STORED DATA:
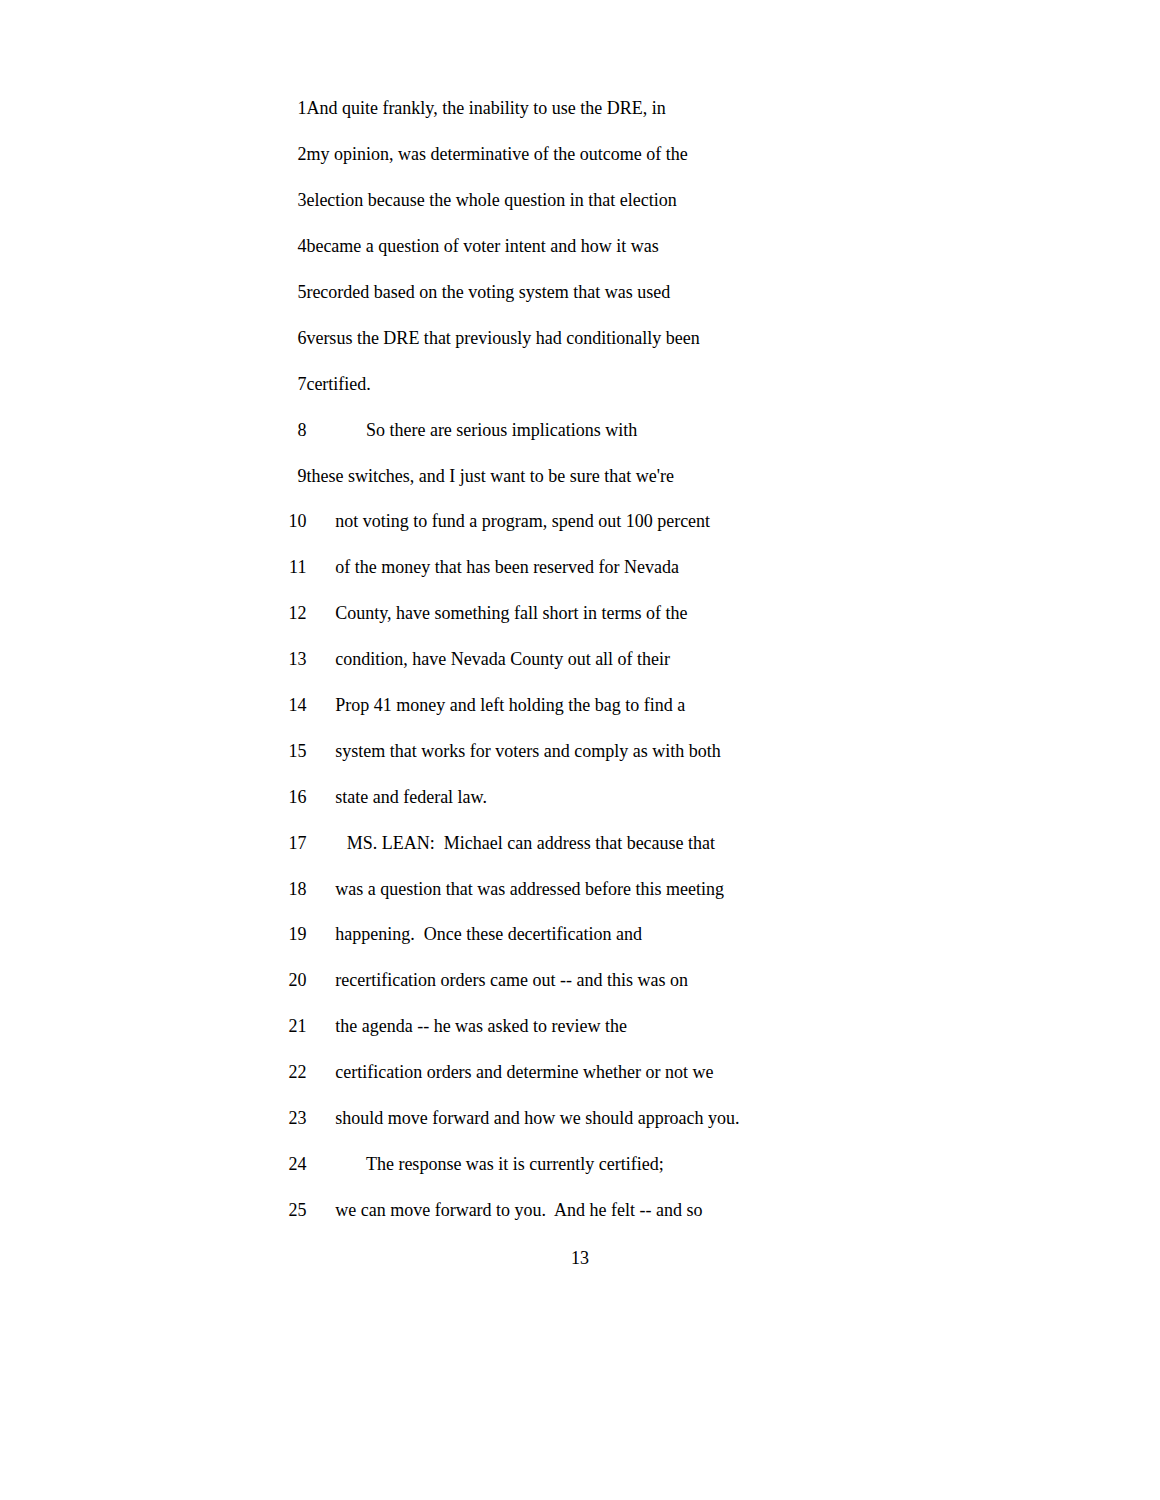| 1 | And quite frankly, the inability to use the DRE, in |
| 2 | my opinion, was determinative of the outcome of the |
| 3 | election because the whole question in that election |
| 4 | became a question of voter intent and how it was |
| 5 | recorded based on the voting system that was used |
| 6 | versus the DRE that previously had conditionally been |
| 7 | certified. |
| 8 | So there are serious implications with |
| 9 | these switches, and I just want to be sure that we're |
| 10 | not voting to fund a program, spend out 100 percent |
| 11 | of the money that has been reserved for Nevada |
| 12 | County, have something fall short in terms of the |
| 13 | condition, have Nevada County out all of their |
| 14 | Prop 41 money and left holding the bag to find a |
| 15 | system that works for voters and comply as with both |
| 16 | state and federal law. |
| 17 | MS. LEAN: Michael can address that because that |
| 18 | was a question that was addressed before this meeting |
| 19 | happening. Once these decertification and |
| 20 | recertification orders came out -- and this was on |
| 21 | the agenda -- he was asked to review the |
| 22 | certification orders and determine whether or not we |
| 23 | should move forward and how we should approach you. |
| 24 | The response was it is currently certified; |
| 25 | we can move forward to you. And he felt -- and so |
13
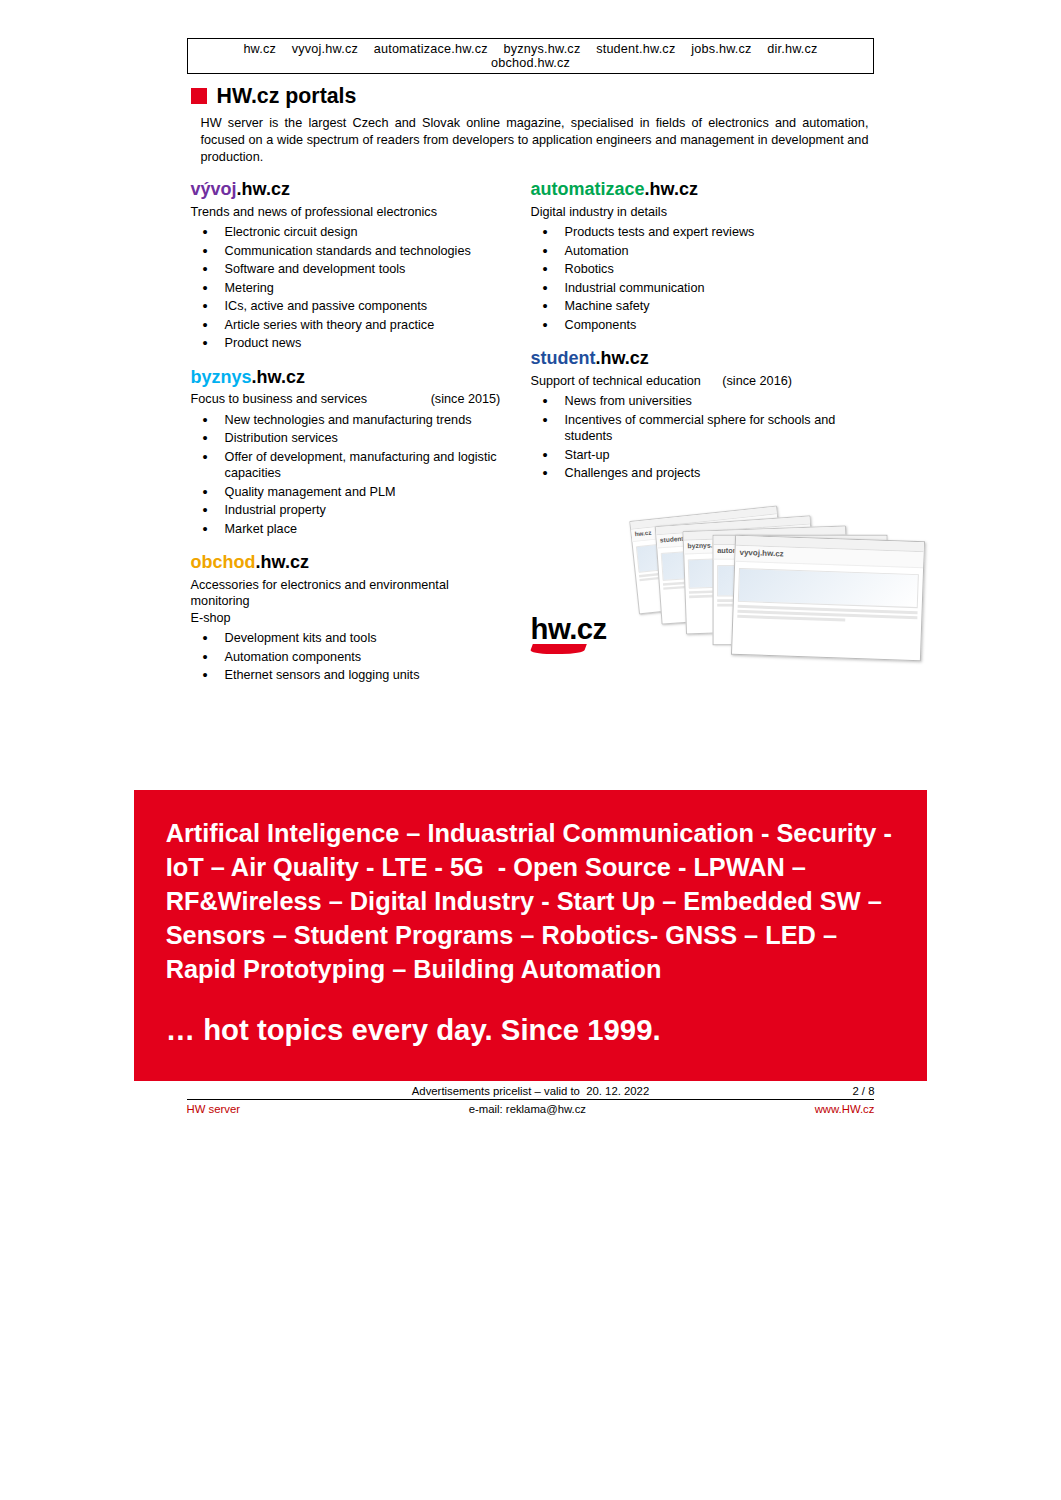hw.cz vyvoj.hw.cz automatizace.hw.cz byznys.hw.cz student.hw.cz jobs.hw.cz dir.hw.cz obchod.hw.cz
HW.cz portals
HW server is the largest Czech and Slovak online magazine, specialised in fields of electronics and automation, focused on a wide spectrum of readers from developers to application engineers and management in development and production.
vývoj.hw.cz
Trends and news of professional electronics
Electronic circuit design
Communication standards and technologies
Software and development tools
Metering
ICs, active and passive components
Article series with theory and practice
Product news
byznys.hw.cz
Focus to business and services (since 2015)
New technologies and manufacturing trends
Distribution services
Offer of development, manufacturing and logistic capacities
Quality management and PLM
Industrial property
Market place
obchod.hw.cz
Accessories for electronics and environmental monitoring
E-shop
Development kits and tools
Automation components
Ethernet sensors and logging units
automatizace.hw.cz
Digital industry in details
Products tests and expert reviews
Automation
Robotics
Industrial communication
Machine safety
Components
student.hw.cz
Support of technical education (since 2016)
News from universities
Incentives of commercial sphere for schools and students
Start-up
Challenges and projects
hw.cz
hw.cz
student.hw.cz
byznys.hw.cz
automatizace.hw.cz
vyvoj.hw.cz
Artifical Inteligence – Induastrial Communication - Security - IoT – Air Quality - LTE - 5G - Open Source - LPWAN – RF&Wireless – Digital Industry - Start Up – Embedded SW – Sensors – Student Programs – Robotics- GNSS – LED – Rapid Prototyping – Building Automation
… hot topics every day. Since 1999.
Advertisements pricelist – valid to 20. 12. 2022
2 / 8
HW server
e-mail: reklama@hw.cz
www.HW.cz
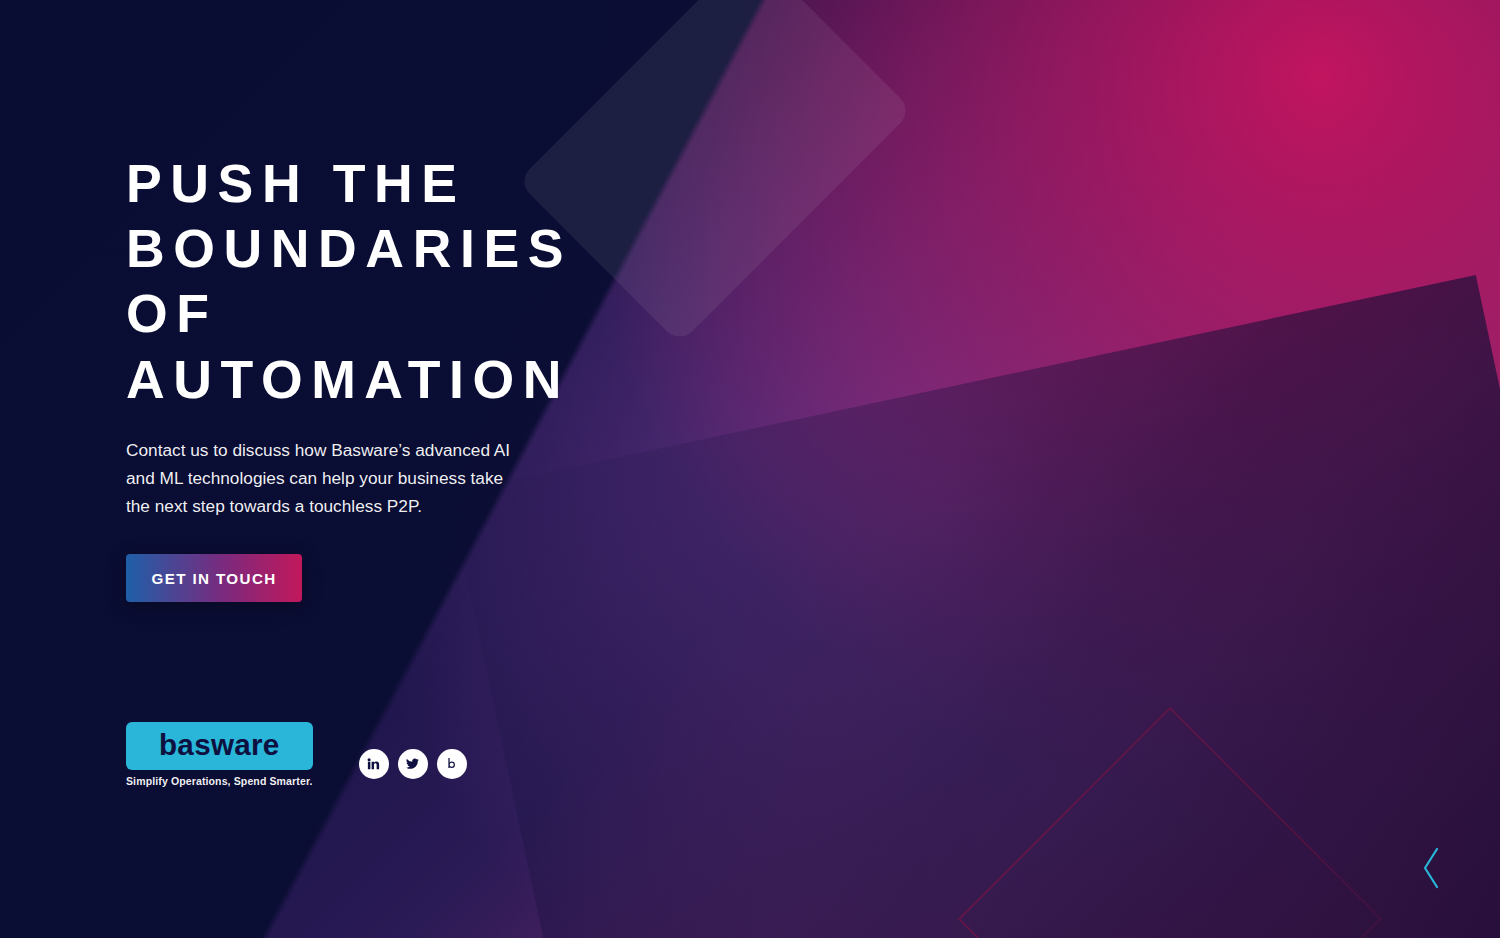Push the Boundaries of Automation
Contact us to discuss how Basware’s advanced AI and ML technologies can help your business take the next step towards a touchless P2P.
Get in touch
basware Simplify Operations, Spend Smarter.
Previous slide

TASK DETAILS:
Please transcribe all of the entries exactly and omit any picture they hold.

EXERCISE RESPONSE:
| 1 | And quite frankly, the inability to use the DRE, in |
| 2 | my opinion, was determinative of the outcome of the |
| 3 | election because the whole question in that election |
| 4 | became a question of voter intent and how it was |
| 5 | recorded based on the voting system that was used |
| 6 | versus the DRE that previously had conditionally been |
| 7 | certified. |
| 8 | So there are serious implications with |
| 9 | these switches, and I just want to be sure that we're |
| 10 | not voting to fund a program, spend out 100 percent |
| 11 | of the money that has been reserved for Nevada |
| 12 | County, have something fall short in terms of the |
| 13 | condition, have Nevada County out all of their |
| 14 | Prop 41 money and left holding the bag to find a |
| 15 | system that works for voters and comply as with both |
| 16 | state and federal law. |
| 17 | MS. LEAN: Michael can address that because that |
| 18 | was a question that was addressed before this meeting |
| 19 | happening. Once these decertification and |
| 20 | recertification orders came out -- and this was on |
| 21 | the agenda -- he was asked to review the |
| 22 | certification orders and determine whether or not we |
| 23 | should move forward and how we should approach you. |
| 24 | The response was it is currently certified; |
| 25 | we can move forward to you. And he felt -- and so |
13
hw.cz vyvoj.hw.cz automatizace.hw.cz byznys.hw.cz student.hw.cz jobs.hw.cz dir.hw.cz obchod.hw.cz
HW.cz portals
HW server is the largest Czech and Slovak online magazine, specialised in fields of electronics and automation, focused on a wide spectrum of readers from developers to application engineers and management in development and production.
vývoj.hw.cz
Trends and news of professional electronics
Electronic circuit design
Communication standards and technologies
Software and development tools
Metering
ICs, active and passive components
Article series with theory and practice
Product news
byznys.hw.cz
Focus to business and services (since 2015)
New technologies and manufacturing trends
Distribution services
Offer of development, manufacturing and logistic capacities
Quality management and PLM
Industrial property
Market place
obchod.hw.cz
Accessories for electronics and environmental monitoring
E-shop
Development kits and tools
Automation components
Ethernet sensors and logging units
automatizace.hw.cz
Digital industry in details
Products tests and expert reviews
Automation
Robotics
Industrial communication
Machine safety
Components
student.hw.cz
Support of technical education (since 2016)
News from universities
Incentives of commercial sphere for schools and students
Start-up
Challenges and projects
hw.cz
hw.cz
student.hw.cz
byznys.hw.cz
automatizace.hw.cz
vyvoj.hw.cz
Artifical Inteligence – Induastrial Communication - Security - IoT – Air Quality - LTE - 5G - Open Source - LPWAN – RF&Wireless – Digital Industry - Start Up – Embedded SW – Sensors – Student Programs – Robotics- GNSS – LED – Rapid Prototyping – Building Automation
… hot topics every day. Since 1999.
Advertisements pricelist – valid to 20. 12. 2022
2 / 8
HW server
e-mail: reklama@hw.cz
www.HW.cz
Push the Boundaries of Automation
Contact us to discuss how Basware’s advanced AI and ML technologies can help your business take the next step towards a touchless P2P.
Get in touch
basware Simplify Operations, Spend Smarter.
Previous slide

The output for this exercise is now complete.